2016 Annual Assessment

Annual Assessment 2016

Dr. Shlomo Fischer

Avinoam Bar-Yosef, Susanne Cohen-Weisz, Rémi Daniel, Chaya Ekstein, Dan Feferman, Avi Gil, Inbal Hakman, Michael Herzog, Simon Luxemburg, David Landes, Dov Maimon, Steven Popper, Uzi Rebhun, Shmuel Rosner, John Ruskay, Noah Slepkov, Shalom Solomon Wald, Einat Wilf

Barry Geltman
Rami Tal

2016 Annual Assessment

In January 2016, the findings of two in-depth studies of French Jews’ desire to immigrate to Israel were published.
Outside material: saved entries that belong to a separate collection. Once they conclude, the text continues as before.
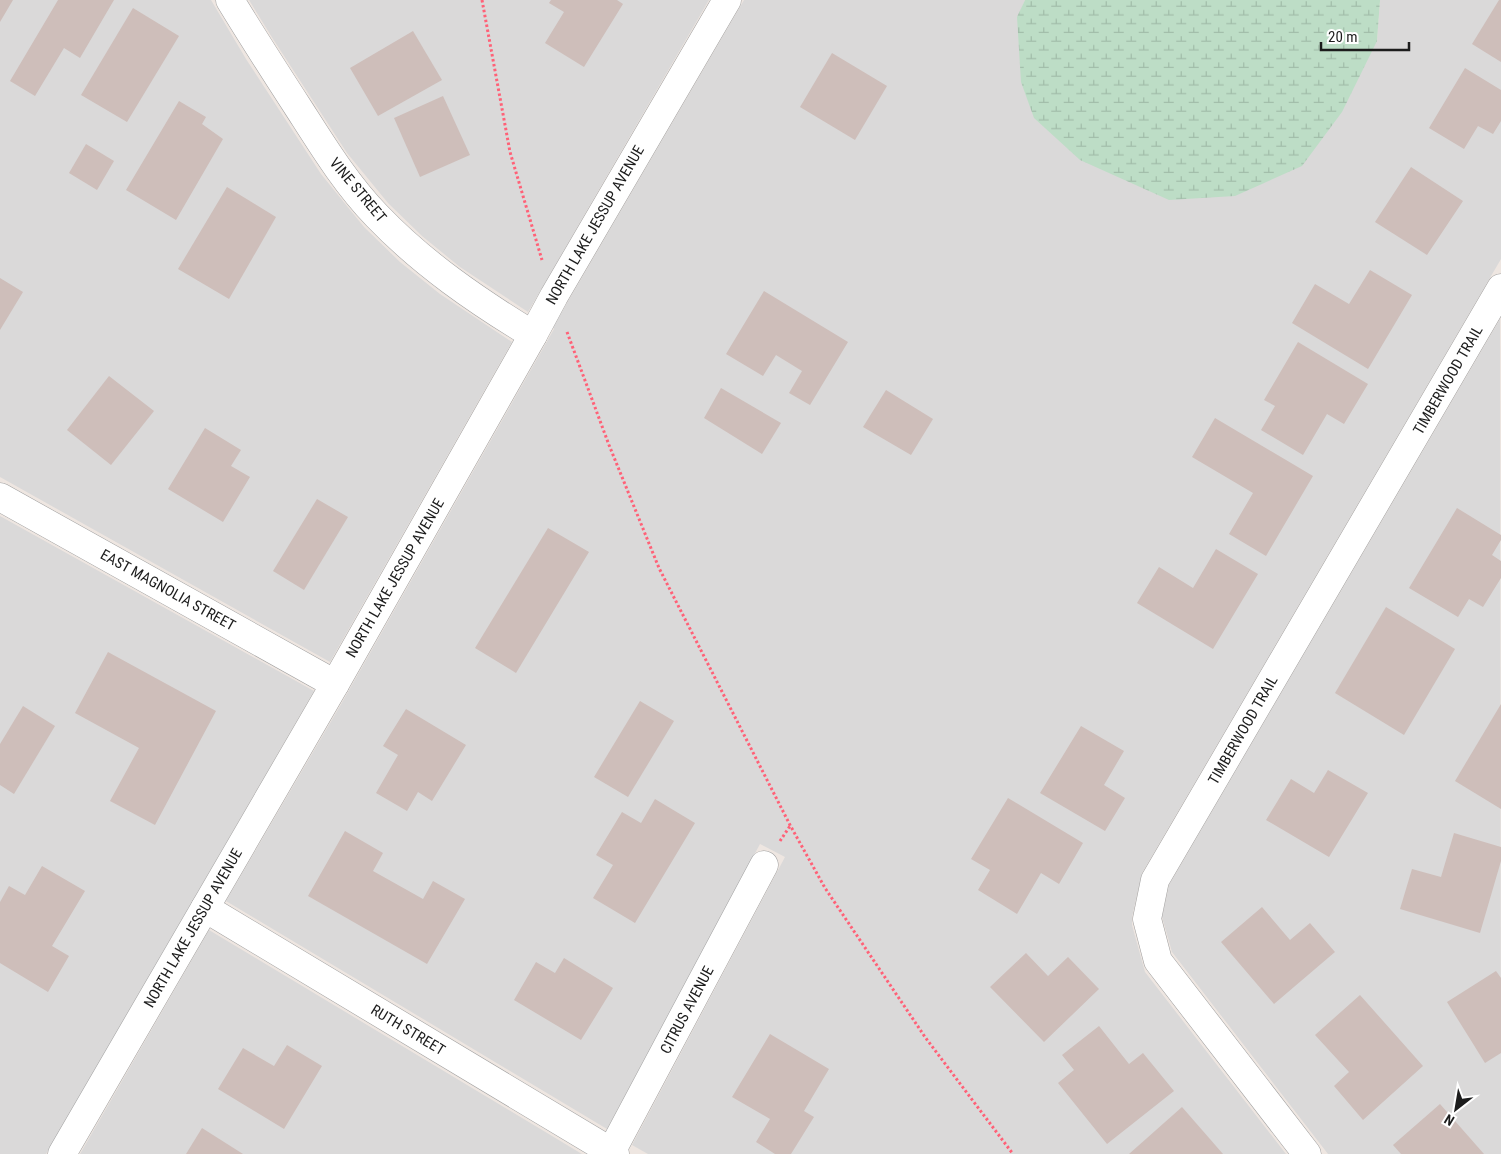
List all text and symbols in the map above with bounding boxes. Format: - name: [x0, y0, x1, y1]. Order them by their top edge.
- scale bar: [1321, 20, 1408, 52]
- text: 20 m: [1328, 28, 1358, 46]
- street label: NORTH LAKE JESSUP AVENUE: [542, 142, 648, 308]
- street label: VINE STREET: [326, 154, 390, 226]
- street label: TIMBERWOOD TRAIL: [1409, 322, 1487, 438]
- street label: NORTH LAKE JESSUP AVENUE: [342, 495, 448, 661]
- street label: EAST MAGNOLIA STREET: [97, 545, 239, 635]
- street label: TIMBERWOOD TRAIL: [1204, 672, 1282, 788]
- street label: NORTH LAKE JESSUP AVENUE: [140, 845, 246, 1011]
- street label: CITRUS AVENUE: [656, 963, 718, 1057]
- street label: RUTH STREET: [368, 1001, 449, 1059]
- north arrow: [1431, 1084, 1481, 1134]
- text: N: [1442, 1111, 1457, 1129]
One study was conducted by the survey institute IFOP, the other by a competing firm, IPSOS.4 Although they used different methodologies, both studies indicate that many French Jews feel threatened in the country of their birth and are seriously thinking about leaving. Of the half-million Jews currently living in France, 40 percent are considering the possibility of moving to Israel.5

Based on these survey findings, the Aliyah slowdown does not necessarily indicate that the pool of French Jewish Aliyah candidates has “dried up” or that interest in immigration has lessened. Rather, it likely indicates the existence of delaying factors that have yet to be addressed. If this is the case, then actualizing the untapped French Aliyah potential will require efforts of a different kind, suited to the challenges of this new target population.